Warlock

Überblick

Bei Warlock handelt es sich um eine Ransomware samt zugehöriger Betreiber, die dem mutmaßlich in China ansässigen Bedrohungsakteur Storm-2603 zugerechnet werden. Dieser Akteur soll zuvor auch LockBit-Ransomware eingesetzt haben; zudem bestehen Überschneidungen bei den Opfern mit der Gruppe Black Basta. Sowohl LockBit als auch Black Basta arbeiten nach dem Ransomware-as-a-Service-Modell und verfügen über eine umfangreiche Liste bekannter und unbekannter Partner. Vor diesem Hintergrund wird Warlock am ehesten als Partner (vermutlich eine Cybergruppierung) beider Operationen eingeordnet. Die Verbindung ließe sich technisch als gemeinsame Nutzung von Verschlüsselungswerkzeugen beschreiben; realistischer erscheint jedoch die Einschätzung, dass es sich um einen ehemaligen Partner handelt, der einen eigenen Ransomware-Verschlüsseler und eine eigene Operation aufgebaut hat. Charakteristisch für Warlock ist damit der Übergang von einer Partnerrolle innerhalb etablierter RaaS-Strukturen hin zu einer eigenständigen Erpressungsoperation mit eigenem technischem Werkzeugkasten.

Taktiken & Vorgehen

Zur Erbeutung von Zugangsdaten setzt Warlock auf Mimikatz, Veeam-Get-Creds sowie das Auslesen von Minidumps.

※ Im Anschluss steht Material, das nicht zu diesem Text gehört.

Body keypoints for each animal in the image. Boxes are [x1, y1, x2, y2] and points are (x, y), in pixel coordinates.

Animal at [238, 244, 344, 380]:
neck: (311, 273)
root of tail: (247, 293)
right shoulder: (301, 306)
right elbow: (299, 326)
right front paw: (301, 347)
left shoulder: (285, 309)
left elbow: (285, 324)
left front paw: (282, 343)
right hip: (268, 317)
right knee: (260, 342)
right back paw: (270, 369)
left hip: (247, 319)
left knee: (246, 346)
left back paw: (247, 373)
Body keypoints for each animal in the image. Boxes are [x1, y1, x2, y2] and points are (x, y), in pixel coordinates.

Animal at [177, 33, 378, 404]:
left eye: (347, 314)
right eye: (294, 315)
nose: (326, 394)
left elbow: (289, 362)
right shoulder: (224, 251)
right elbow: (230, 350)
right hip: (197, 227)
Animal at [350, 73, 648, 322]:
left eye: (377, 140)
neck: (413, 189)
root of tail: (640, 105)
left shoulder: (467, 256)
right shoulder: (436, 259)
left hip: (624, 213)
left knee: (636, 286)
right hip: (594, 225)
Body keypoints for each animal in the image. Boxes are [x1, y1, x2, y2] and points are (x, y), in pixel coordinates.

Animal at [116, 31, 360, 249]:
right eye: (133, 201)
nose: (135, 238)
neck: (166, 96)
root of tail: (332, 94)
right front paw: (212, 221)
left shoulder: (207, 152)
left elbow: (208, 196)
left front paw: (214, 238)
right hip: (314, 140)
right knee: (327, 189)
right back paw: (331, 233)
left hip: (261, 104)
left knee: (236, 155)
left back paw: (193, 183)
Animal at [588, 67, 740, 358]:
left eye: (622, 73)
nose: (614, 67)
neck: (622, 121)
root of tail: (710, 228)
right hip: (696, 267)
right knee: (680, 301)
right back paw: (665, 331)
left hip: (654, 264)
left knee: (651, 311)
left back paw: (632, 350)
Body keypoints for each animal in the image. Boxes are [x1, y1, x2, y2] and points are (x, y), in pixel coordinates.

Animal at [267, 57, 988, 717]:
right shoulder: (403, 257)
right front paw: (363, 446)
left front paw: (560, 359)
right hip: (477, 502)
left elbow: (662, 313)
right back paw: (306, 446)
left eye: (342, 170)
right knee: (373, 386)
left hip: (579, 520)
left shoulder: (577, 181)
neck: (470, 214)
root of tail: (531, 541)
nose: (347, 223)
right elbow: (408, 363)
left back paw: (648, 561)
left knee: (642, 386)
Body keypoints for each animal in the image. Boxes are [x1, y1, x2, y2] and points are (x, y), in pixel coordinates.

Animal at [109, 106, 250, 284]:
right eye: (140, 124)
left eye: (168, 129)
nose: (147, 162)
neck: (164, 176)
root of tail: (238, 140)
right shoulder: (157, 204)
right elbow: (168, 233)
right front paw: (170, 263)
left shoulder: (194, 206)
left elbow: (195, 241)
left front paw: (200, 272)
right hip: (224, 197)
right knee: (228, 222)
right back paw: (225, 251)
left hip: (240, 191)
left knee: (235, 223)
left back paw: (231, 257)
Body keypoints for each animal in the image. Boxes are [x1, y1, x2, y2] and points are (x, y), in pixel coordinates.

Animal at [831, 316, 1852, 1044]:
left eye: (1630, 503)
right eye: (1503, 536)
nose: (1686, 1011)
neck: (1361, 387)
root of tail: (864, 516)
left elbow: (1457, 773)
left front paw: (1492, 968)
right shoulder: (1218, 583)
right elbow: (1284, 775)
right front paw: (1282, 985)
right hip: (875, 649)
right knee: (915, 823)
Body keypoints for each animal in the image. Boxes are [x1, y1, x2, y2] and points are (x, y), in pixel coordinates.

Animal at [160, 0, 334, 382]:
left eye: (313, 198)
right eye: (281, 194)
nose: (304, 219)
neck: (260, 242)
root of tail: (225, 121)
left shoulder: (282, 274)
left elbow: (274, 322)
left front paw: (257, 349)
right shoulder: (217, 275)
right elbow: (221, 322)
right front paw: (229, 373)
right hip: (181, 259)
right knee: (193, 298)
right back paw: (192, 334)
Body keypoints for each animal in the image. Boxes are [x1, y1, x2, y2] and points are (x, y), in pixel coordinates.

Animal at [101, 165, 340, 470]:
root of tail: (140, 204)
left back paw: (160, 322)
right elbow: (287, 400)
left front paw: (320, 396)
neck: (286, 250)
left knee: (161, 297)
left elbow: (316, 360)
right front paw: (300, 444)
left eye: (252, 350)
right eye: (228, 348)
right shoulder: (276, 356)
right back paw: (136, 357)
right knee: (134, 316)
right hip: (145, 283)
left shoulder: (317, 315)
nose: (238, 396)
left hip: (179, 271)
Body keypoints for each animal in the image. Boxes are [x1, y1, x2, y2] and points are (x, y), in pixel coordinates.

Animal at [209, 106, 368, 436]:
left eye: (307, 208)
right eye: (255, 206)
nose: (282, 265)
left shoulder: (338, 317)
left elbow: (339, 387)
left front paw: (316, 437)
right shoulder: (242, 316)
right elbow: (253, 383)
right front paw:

Zur Abwehr von Sicherheitssoftware kommt die Technik „Bring Your Own Vulnerable Driver“ (BYOVD) zum Einsatz, unter anderem mit Treibern des Antiy System In-Depth Analysis Toolkits, von NsecSoft und Rising Antivirus sowie einem VMTools-AV-Killer; ergänzend werden Werkzeuge wie SecurityCheck und ein RDP Patcher genutzt. Für laterale Bewegung und Fernsteuerung dienen PowerShell Remoting (PSRemoting), PsExec, Cobalt Strike, Velociraptor, Radmin, TightVNC, OpenSSH, Cloudflared und VS-Code-Tunnel. Dateisuche und Verteilung erfolgen über Everything.exe, Msiexec und Yuze. Zur Datenexfiltration werden RClone sowie diverse Cloud-Speicherdienste wie Azure Blob Storage, MinIO und Supabase eingesetzt.

Schutzmaßnahmen

Da Zugangsdaten mit Mimikatz, Veeam-Get-Creds und Minidumps abgegriffen werden, sollte der Zugriff auf den Speicher privilegierter Prozesse eingeschränkt und überwacht werden. Gegen die BYOVD-Technik mit verwundbaren Treibern sollten Treibersperrlisten gepflegt und das Laden signierter, aber anfälliger Treiber unterbunden werden. Fernzugriffs- und Tunnelwerkzeuge wie RDP Patcher, PsExec, PSRemoting, TightVNC, Radmin, OpenSSH, Cloudflared und VS-Code-Tunnel erfordern eine strikte Absicherung von Fernzugängen sowie die Überwachung auf unautorisierte Verwaltungs- und Tunnelverbindungen. Der Einsatz von RClone und Cloud-Diensten wie Azure Blob Storage, MinIO und Supabase legt eine Überwachung ausgehenden Datenverkehrs auf untypische Speicher- und Übertragungsziele nahe.